◆ **WHAT THIS TASK INVOLVES**
Set out every line of the rows below as a numbered list, omitting any blank lines.

(Data items)
++++
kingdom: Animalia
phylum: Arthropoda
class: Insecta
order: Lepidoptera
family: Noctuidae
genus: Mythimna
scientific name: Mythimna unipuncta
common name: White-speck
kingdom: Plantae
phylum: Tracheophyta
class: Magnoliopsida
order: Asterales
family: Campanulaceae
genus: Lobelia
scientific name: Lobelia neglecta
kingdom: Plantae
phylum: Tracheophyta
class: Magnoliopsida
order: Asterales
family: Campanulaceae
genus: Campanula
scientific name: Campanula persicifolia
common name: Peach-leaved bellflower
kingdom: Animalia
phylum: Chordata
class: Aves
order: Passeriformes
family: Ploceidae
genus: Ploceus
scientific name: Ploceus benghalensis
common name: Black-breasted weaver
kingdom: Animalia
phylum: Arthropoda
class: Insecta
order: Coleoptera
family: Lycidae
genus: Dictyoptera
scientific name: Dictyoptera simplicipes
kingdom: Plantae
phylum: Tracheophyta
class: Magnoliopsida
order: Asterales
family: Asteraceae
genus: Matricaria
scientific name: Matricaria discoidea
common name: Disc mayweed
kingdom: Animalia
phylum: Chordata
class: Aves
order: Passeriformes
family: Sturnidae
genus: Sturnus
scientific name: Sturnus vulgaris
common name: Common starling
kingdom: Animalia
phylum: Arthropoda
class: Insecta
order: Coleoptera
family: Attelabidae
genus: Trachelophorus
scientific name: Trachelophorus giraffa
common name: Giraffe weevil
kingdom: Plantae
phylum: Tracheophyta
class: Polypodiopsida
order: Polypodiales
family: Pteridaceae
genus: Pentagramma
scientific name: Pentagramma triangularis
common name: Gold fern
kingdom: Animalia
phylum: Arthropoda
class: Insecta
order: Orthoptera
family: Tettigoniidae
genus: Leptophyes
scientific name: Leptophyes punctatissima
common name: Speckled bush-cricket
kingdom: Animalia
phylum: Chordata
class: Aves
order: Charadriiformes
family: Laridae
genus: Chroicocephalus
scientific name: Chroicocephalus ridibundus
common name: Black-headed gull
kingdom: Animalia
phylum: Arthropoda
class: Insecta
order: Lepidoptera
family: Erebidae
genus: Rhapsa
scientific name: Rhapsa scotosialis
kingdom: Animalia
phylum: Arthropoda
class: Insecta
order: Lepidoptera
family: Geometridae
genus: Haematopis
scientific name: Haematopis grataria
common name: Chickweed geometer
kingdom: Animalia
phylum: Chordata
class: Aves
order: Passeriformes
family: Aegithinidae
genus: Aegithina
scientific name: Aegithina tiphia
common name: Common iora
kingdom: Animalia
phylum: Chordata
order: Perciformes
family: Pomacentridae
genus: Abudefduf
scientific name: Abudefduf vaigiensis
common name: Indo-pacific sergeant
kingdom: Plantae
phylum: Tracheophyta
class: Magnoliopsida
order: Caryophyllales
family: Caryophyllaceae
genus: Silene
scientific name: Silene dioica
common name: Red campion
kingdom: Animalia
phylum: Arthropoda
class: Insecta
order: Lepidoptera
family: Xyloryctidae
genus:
++++
◆ **FINAL ANSWER**
1. kingdom: Animalia
2. phylum: Arthropoda
3. class: Insecta
4. order: Lepidoptera
5. family: Noctuidae
6. genus: Mythimna
7. scientific name: Mythimna unipuncta
8. common name: White-speck
9. kingdom: Plantae
10. phylum: Tracheophyta
11. class: Magnoliopsida
12. order: Asterales
13. family: Campanulaceae
14. genus: Lobelia
15. scientific name: Lobelia neglecta
16. kingdom: Plantae
17. phylum: Tracheophyta
18. class: Magnoliopsida
19. order: Asterales
20. family: Campanulaceae
21. genus: Campanula
22. scientific name: Campanula persicifolia
23. common name: Peach-leaved bellflower
24. kingdom: Animalia
25. phylum: Chordata
26. class: Aves
27. order: Passeriformes
28. family: Ploceidae
29. genus: Ploceus
30. scientific name: Ploceus benghalensis
31. common name: Black-breasted weaver
32. kingdom: Animalia
33. phylum: Arthropoda
34. class: Insecta
35. order: Coleoptera
36. family: Lycidae
37. genus: Dictyoptera
38. scientific name: Dictyoptera simplicipes
39. kingdom: Plantae
40. phylum: Tracheophyta
41. class: Magnoliopsida
42. order: Asterales
43. family: Asteraceae
44. genus: Matricaria
45. scientific name: Matricaria discoidea
46. common name: Disc mayweed
47. kingdom: Animalia
48. phylum: Chordata
49. class: Aves
50. order: Passeriformes
51. family: Sturnidae
52. genus: Sturnus
53. scientific name: Sturnus vulgaris
54. common name: Common starling
55. kingdom: Animalia
56. phylum: Arthropoda
57. class: Insecta
58. order: Coleoptera
59. family: Attelabidae
60. genus: Trachelophorus
61. scientific name: Trachelophorus giraffa
62. common name: Giraffe weevil
63. kingdom: Plantae
64. phylum: Tracheophyta
65. class: Polypodiopsida
66. order: Polypodiales
67. family: Pteridaceae
68. genus: Pentagramma
69. scientific name: Pentagramma triangularis
70. common name: Gold fern
71. kingdom: Animalia
72. phylum: Arthropoda
73. class: Insecta
74. order: Orthoptera
75. family: Tettigoniidae
76. genus: Leptophyes
77. scientific name: Leptophyes punctatissima
78. common name: Speckled bush-cricket
79. kingdom: Animalia
80. phylum: Chordata
81. class: Aves
82. order: Charadriiformes
83. family: Laridae
84. genus: Chroicocephalus
85. scientific name: Chroicocephalus ridibundus
86. common name: Black-headed gull
87. kingdom: Animalia
88. phylum: Arthropoda
89. class: Insecta
90. order: Lepidoptera
91. family: Erebidae
92. genus: Rhapsa
93. scientific name: Rhapsa scotosialis
94. kingdom: Animalia
95. phylum: Arthropoda
96. class: Insecta
97. order: Lepidoptera
98. family: Geometridae
99. genus: Haematopis
100. scientific name: Haematopis grataria
101. common name: Chickweed geometer
102. kingdom: Animalia
103. phylum: Chordata
104. class: Aves
105. order: Passeriformes
106. family: Aegithinidae
107. genus: Aegithina
108. scientific name: Aegithina tiphia
109. common name: Common iora
110. kingdom: Animalia
111. phylum: Chordata
112. order: Perciformes
113. family: Pomacentridae
114. genus: Abudefduf
115. scientific name: Abudefduf vaigiensis
116. common name: Indo-pacific sergeant
117. kingdom: Plantae
118. phylum: Tracheophyta
119. class: Magnoliopsida
120. order: Caryophyllales
121. family: Caryophyllaceae
122. genus: Silene
123. scientific name: Silene dioica
124. common name: Red campion
125. kingdom: Animalia
126. phylum: Arthropoda
127. class: Insecta
128. order: Lepidoptera
129. family: Xyloryctidae
130. genus:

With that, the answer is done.